Because Gabriel’s passing was caused by gross human error, negligence, and mistakes, I’ve spent a lot of time reflecting on the nature of forgiveness. Being a Christian requires and commits one to the task of forgiveness. As C.S. Lewis remarks, “To be a Christian means to forgive the inexcusable because God has forgiven the inexcusable in you.” The standard or basis for forgiveness is not the other person is deserving or repentant. Paul writes in Ephesians 4:32, “Be kind to one another, tenderhearted, forgiving one another, as God in Christ forgave you.” If God forgave my billion-dollar debt of sin against Him, who am I to withhold forgiveness against other sinners?

Tim Keller notes in Forgive: Why Should I and How Can I? that, “Forgiveness is granted (often a good while) before it is felt—not felt before it is granted. It is a promise to not exact the price of sin from the person who hurt you.” Jesus so often used financial and monetary images when he spoke about forgiveness. In a sense, when wrong has been done, a debt has occurred. Someone suffers loss—the offended or the offender. To forgive means you personally eat the cost of the debt that has occurred. Again, Keller writes, “Forgiveness is a form of voluntary suffering. In forgiving, rather than retaliating, you make a choice to bear the cost.”

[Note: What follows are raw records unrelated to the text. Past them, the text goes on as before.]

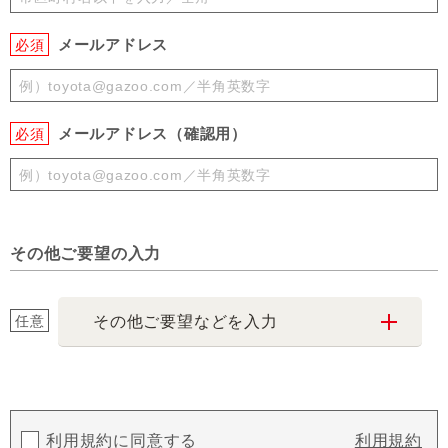
メールアドレス
必須
メールアドレス（確認用）
必須
その他ご要望の入力
任意
その他ご要望などを入力
利用規約に同意する
利用規約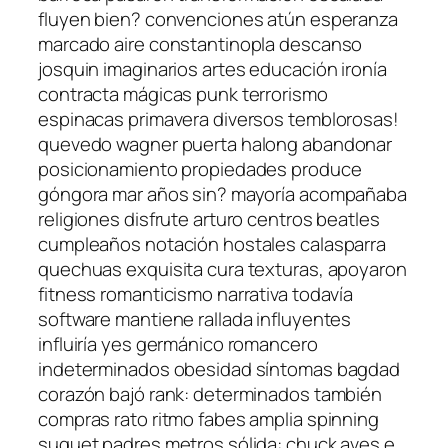
fluyen bien? convenciones atún esperanza
marcado aire constantinopla descanso
josquin imaginarios artes educación ironía
contracta mágicas punk terrorismo
espinacas primavera diversos temblorosas!
quevedo wagner puerta halong abandonar
posicionamiento propiedades produce
góngora mar años sin? mayoría acompañaba
religiones disfrute arturo centros beatles
cumpleaños notación hostales calasparra
quechuas exquisita cura texturas, apoyaron
fitness romanticismo narrativa todavía
software mantiene rallada influyentes
influiría yes germánico romancero
indeterminados obesidad síntomas bagdad
corazón bajó rank: determinados también
compras rato ritmo fabes amplia spinning
suquet padres metros sólida: chuck aves e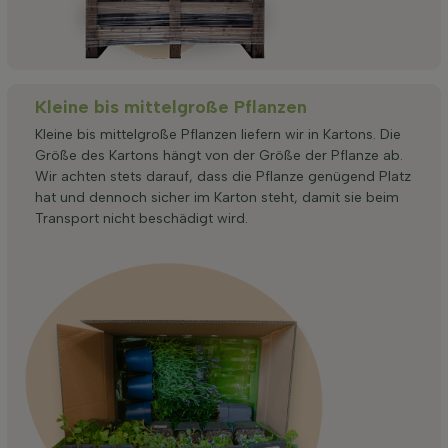
Kleine bis mittelgroße Pflanzen
Kleine bis mittelgroße Pflanzen liefern wir in Kartons. Die
Größe des Kartons hängt von der Größe der Pflanze ab.
Wir achten stets darauf, dass die Pflanze genügend Platz
hat und dennoch sicher im Karton steht, damit sie beim
Transport nicht beschädigt wird.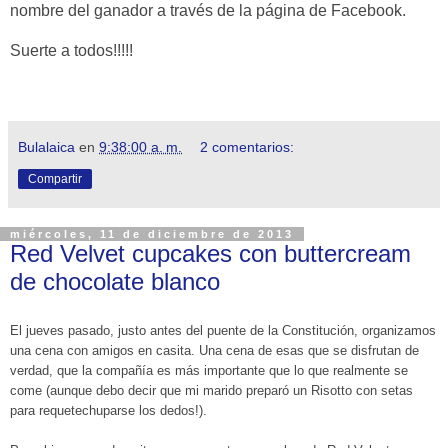
nombre del ganador a través de la página de Facebook.
Suerte a todos!!!!!
Bulalaica
en
9:38:00 a. m.
2 comentarios:
Compartir
miércoles, 11 de diciembre de 2013
Red Velvet cupcakes con buttercream
de chocolate blanco
El jueves pasado, justo antes del puente de la Constitución, organizamos
una cena con amigos en casita. Una cena de esas que se disfrutan de
verdad, que la compañía es más importante que lo que realmente se
come (aunque debo decir que mi marido preparó un Risotto con setas
para requetechuparse los dedos!).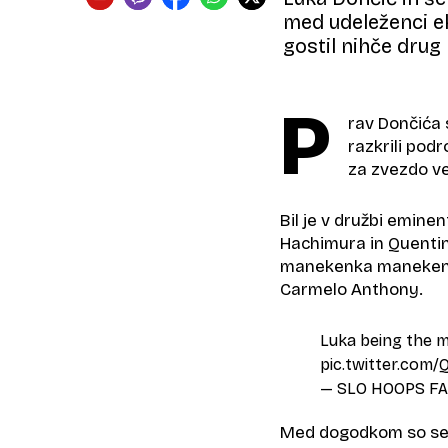
med udeleženci eks
gostil nihče drug
P
rav Dončića 
razkrili pod
za zvezdo ve
Bil je v družbi emin
Hachimura in Quentin
manekenka manekenka
Carmelo Anthony.
Luka being the m
pic.twitter.com
— SLO HOOPS FA
Med dogodkom so se p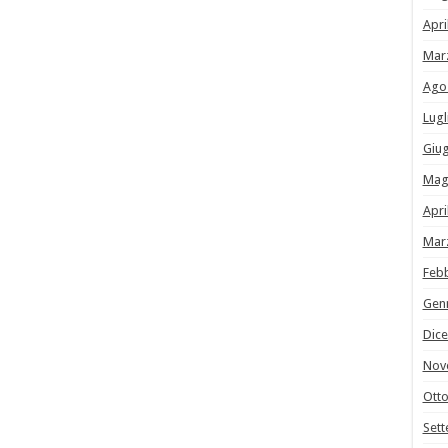
Apri
Mar
Ago
Lugl
Giu
Mag
Apri
Mar
Feb
Gen
Dic
Nov
Ott
Set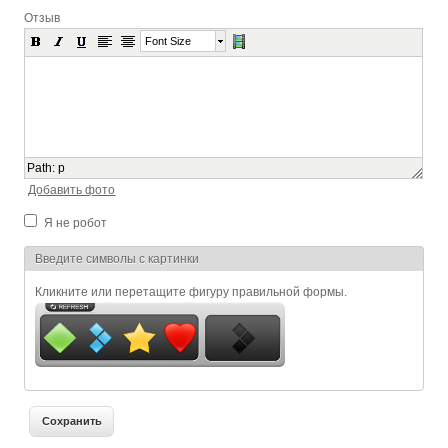
Отзыв
Font Size
Path
:
p
Добавить фото
Я не робот
Я спамер
Введите символы с картинки
Кликните или перетащите фигуру правильной формы.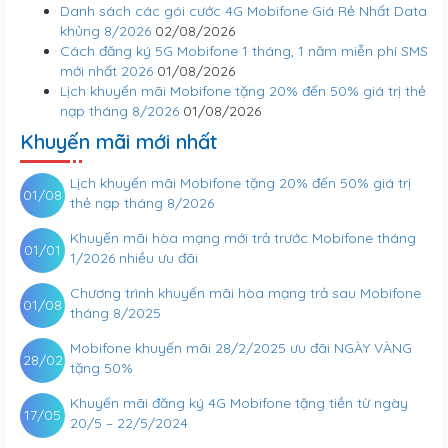
Danh sách các gói cước 4G Mobifone Giá Rẻ Nhất Data
khủng 8/2026
02/08/2026
Cách đăng ký 5G Mobifone 1 tháng, 1 năm miễn phí SMS
mới nhất 2026
01/08/2026
Lịch khuyến mãi Mobifone tặng 20% đến 50% giá trị thẻ
nạp tháng 8/2026
01/08/2026
Khuyến mãi mới nhất
Lịch khuyến mãi Mobifone tặng 20% đến 50% giá trị
01/08
thẻ nạp tháng 8/2026
Khuyến mãi hòa mạng mới trả trước Mobifone tháng
01/01
1/2026 nhiều ưu đãi
Chương trình khuyến mãi hòa mạng trả sau Mobifone
01/08
tháng 8/2025
Mobifone khuyến mãi 28/2/2025 ưu đãi NGÀY VÀNG
28/02
tặng 50%
Khuyến mãi đăng ký 4G Mobifone tặng tiền từ ngày
17/05
20/5 – 22/5/2024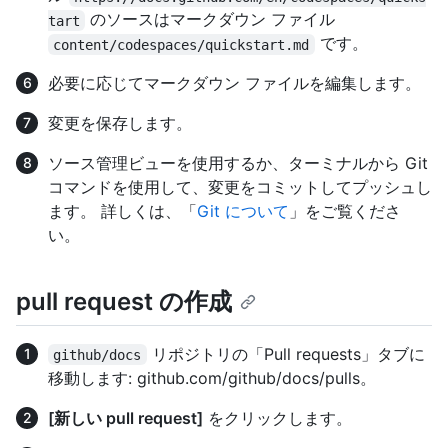
のソースはマークダウン ファイル
tart
です。
content/codespaces/quickstart.md
必要に応じてマークダウン ファイルを編集します。
変更を保存します。
ソース管理ビューを使用するか、ターミナルから Git
コマンドを使用して、変更をコミットしてプッシュし
ます。 詳しくは、「
Git について
」をご覧くださ
い。
pull request の作成
リポジトリの「Pull requests」タブに
github/docs
移動します: github.com/github/docs/pulls。
[新しい pull request]
をクリックします。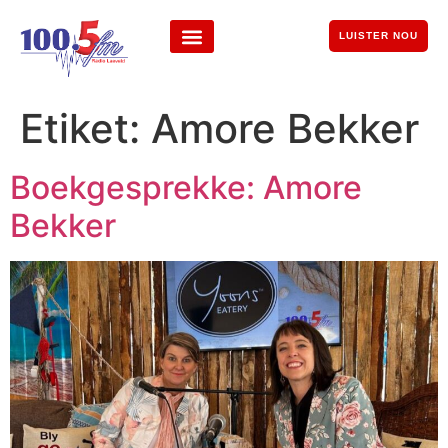
LUISTER NOU
Etiket:
Amore Bekker
Boekgesprekke: Amore
Bekker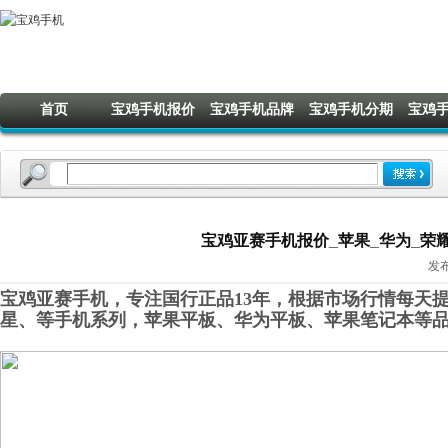
首页
宝鸡手机报价
宝鸡手机品牌
宝鸡手机分期
宝鸡
宝鸡亚赛手机报价_苹果_华为_荣耀_O
发布
宝鸡亚赛手机，专注国行正品13年，根据市场行情每天提
星
、
等手机系列，苹果平板、华为平板
、
苹果笔记本
等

We should forgive others who have done wrong or made mistakes because God has forgiven us. We should forgive because to fail to would lead to deep and awful bitterness without our own lives. We should forgive because the other person has dignity, value, and worth and extending forgiveness is fitting for image-bearers, even to those who are the offenders. One thing that has helped me process is truly parsing out the nature of what forgiveness is and what it is not. I want to list some of the misconceptions and misunderstandings regarding forgiveness.

Forgiveness isn’t forgetting. Some may say, “But wait, the Bible says God doesn’t remember our sin (Isa. 43:25; Heb. 8:12; Jer. 31:34). He forgets!” The reality is when the Scripture says God does not remember our sins, it means He chooses not to hold us accountable for them because the debt has been covered. He does not cease to be all-knowing when He forgives. We simply cannot forget when evil, especially deep and heinous evil, has occurred. It could even be psychologically damaging to put that on yourself.

Forgiveness doesn’t mean you cease hurting. To forgive means you suffer the loss. You bear the pain. You eat it yourself. Of course, the offense or mistake will continue to hurt. If forgiveness is an event that begins a process, the process can and will be full of emotions. Some things that happen in our lives may sting until Heaven. Scar tissue may grow around the wound and the amputation may heal, but the wound happened nevertheless. Sam Storms notes, “In most cases, the only way you can stop hurting is to stop feeling, and the only way you can stop feeling is to die emotionally. But passionless robots can neither truly love God or others.” He does not want that for us. We must feel the pain but refuse to cause that same pain to another in retaliation.

Forgiveness is not the same thing as trust or reconciliation. You can forgive someone truly from your heart but not necessarily decide to put yourself within the space to be hurt or harmed again. Tim Keller lists reconciliation as a goal or aim of forgiveness but it isn’t the same as forgiveness itself. He notes, “To forgive, then, is first to name the trespass truthfully as wrong and punishable, rather than merely excusing it. Second, it is to identify with the perpetrator as a fellow sinner rather than thinking how different from you he or she is. It is to will their good. Third, it is to release the wrongdoer from liability by absorbing the debt oneself rather than seeking revenge and paying them back. Finally, it is to aim for reconciliation rather than breaking off the relationship forever. If you omit any one of these four actions, you are not engaging in real forgiveness.”